Exercise directions
Repeat the records given below in full, with no changes.

Supplied information section start

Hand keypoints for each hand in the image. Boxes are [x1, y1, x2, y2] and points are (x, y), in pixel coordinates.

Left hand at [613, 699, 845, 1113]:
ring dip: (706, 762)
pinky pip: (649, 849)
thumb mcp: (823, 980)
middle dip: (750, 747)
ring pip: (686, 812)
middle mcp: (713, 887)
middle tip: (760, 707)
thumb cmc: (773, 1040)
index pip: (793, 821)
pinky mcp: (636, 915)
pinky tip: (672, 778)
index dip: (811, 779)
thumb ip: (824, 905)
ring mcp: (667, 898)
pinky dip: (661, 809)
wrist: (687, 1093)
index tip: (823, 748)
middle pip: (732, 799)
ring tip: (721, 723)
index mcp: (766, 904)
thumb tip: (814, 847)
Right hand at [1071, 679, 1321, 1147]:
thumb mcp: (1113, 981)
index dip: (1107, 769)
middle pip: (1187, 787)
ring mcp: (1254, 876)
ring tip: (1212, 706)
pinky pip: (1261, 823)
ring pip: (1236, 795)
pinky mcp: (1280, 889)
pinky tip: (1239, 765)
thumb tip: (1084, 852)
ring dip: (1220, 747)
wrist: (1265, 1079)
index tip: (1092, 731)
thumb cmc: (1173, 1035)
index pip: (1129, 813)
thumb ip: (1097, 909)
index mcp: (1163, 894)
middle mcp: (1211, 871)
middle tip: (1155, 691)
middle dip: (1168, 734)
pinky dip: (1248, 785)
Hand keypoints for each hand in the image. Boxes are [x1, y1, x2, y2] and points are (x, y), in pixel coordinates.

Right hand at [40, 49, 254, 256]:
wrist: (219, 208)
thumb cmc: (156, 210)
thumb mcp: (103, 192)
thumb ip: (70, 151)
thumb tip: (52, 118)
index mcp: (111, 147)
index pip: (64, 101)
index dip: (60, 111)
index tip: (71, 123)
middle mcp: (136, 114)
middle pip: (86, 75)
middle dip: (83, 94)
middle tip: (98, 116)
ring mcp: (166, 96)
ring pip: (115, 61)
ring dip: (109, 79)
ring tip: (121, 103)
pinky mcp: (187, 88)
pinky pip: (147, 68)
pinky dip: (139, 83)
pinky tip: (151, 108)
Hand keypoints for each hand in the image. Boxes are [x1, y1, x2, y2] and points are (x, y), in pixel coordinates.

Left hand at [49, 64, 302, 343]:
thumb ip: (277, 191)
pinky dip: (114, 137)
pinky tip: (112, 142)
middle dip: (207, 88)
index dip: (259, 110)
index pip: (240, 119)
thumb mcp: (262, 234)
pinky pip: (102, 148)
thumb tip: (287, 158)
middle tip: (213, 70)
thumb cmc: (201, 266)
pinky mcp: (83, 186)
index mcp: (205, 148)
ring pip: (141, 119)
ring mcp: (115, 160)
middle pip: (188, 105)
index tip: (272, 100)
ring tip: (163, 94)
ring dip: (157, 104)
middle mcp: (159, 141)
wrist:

Supplied information section end

Task result
Hand keypoints for each hand in the image. Boxes are [x1, y1, x2, y2] and points are (x, y), in pixel coordinates.

Left hand at [613, 699, 845, 1113]:
ring dip: (706, 762)
pinky pip: (649, 849)
thumb mcp: (823, 980)
middle dip: (750, 747)
ring pip: (686, 812)
middle mcp: (713, 887)
middle tip: (760, 707)
thumb cmc: (773, 1040)
index pip: (793, 821)
pinky mcp: (636, 915)
pinky tip: (672, 778)
index dip: (811, 779)
thumb ip: (824, 905)
ring mcp: (667, 898)
pinky dip: (661, 809)
wrist: (687, 1093)
index tip: (823, 748)
middle pip: (732, 799)
ring tip: (721, 723)
index mcp: (766, 904)
thumb tip: (814, 847)
Right hand at [1071, 679, 1321, 1147]:
thumb mcp: (1113, 981)
index dip: (1107, 769)
middle pip: (1187, 787)
ring mcp: (1254, 876)
ring tip: (1212, 706)
pinky pip: (1261, 823)
ring pip: (1236, 795)
pinky mcp: (1280, 889)
pinky tip: (1239, 765)
thumb tip: (1084, 852)
ring dip: (1220, 747)
wrist: (1265, 1079)
index tip: (1092, 731)
thumb cmc: (1173, 1035)
index pip: (1129, 813)
thumb ip: (1097, 909)
index mcp: (1163, 894)
middle mcp: (1211, 871)
middle tip: (1155, 691)
middle dip: (1168, 734)
pinky dip: (1248, 785)
Hand keypoints for each hand in the image. Boxes are [x1, y1, x2, y2] and points are (x, y), in pixel coordinates.

Right hand at [40, 49, 254, 256]:
wrist: (219, 208)
thumb cmc: (156, 210)
thumb mcp: (103, 192)
thumb ip: (70, 151)
thumb tip: (52, 118)
index mcp: (111, 147)
index pip: (64, 101)
index dip: (60, 111)
index tip: (71, 123)
middle mcp: (136, 114)
middle pip: (86, 75)
middle dip: (83, 94)
middle tip: (98, 116)
ring mcp: (166, 96)
ring pip: (115, 61)
ring dip: (109, 79)
ring tip: (121, 103)
pinky mcp: (187, 88)
pinky pip: (147, 68)
pinky dip: (139, 83)
pinky tip: (151, 108)
Hand keypoints for each hand in the image. Boxes are [x1, y1, x2, y2] and points are (x, y), in pixel coordinates.

Left hand at [49, 64, 302, 343]:
thumb ip: (277, 191)
pinky dip: (114, 137)
pinky tip: (112, 142)
middle dip: (207, 88)
index dip: (259, 110)
index pip: (240, 119)
thumb mcp: (262, 234)
pinky pip: (102, 148)
thumb tip: (287, 158)
middle tip: (213, 70)
thumb cmc: (201, 266)
pinky mcp: (83, 186)
index mcp: (205, 148)
ring pip: (141, 119)
ring mcp: (115, 160)
middle pip: (188, 105)
index tip: (272, 100)
ring tip: (163, 94)
ring dip: (157, 104)
middle mcp: (159, 141)
wrist:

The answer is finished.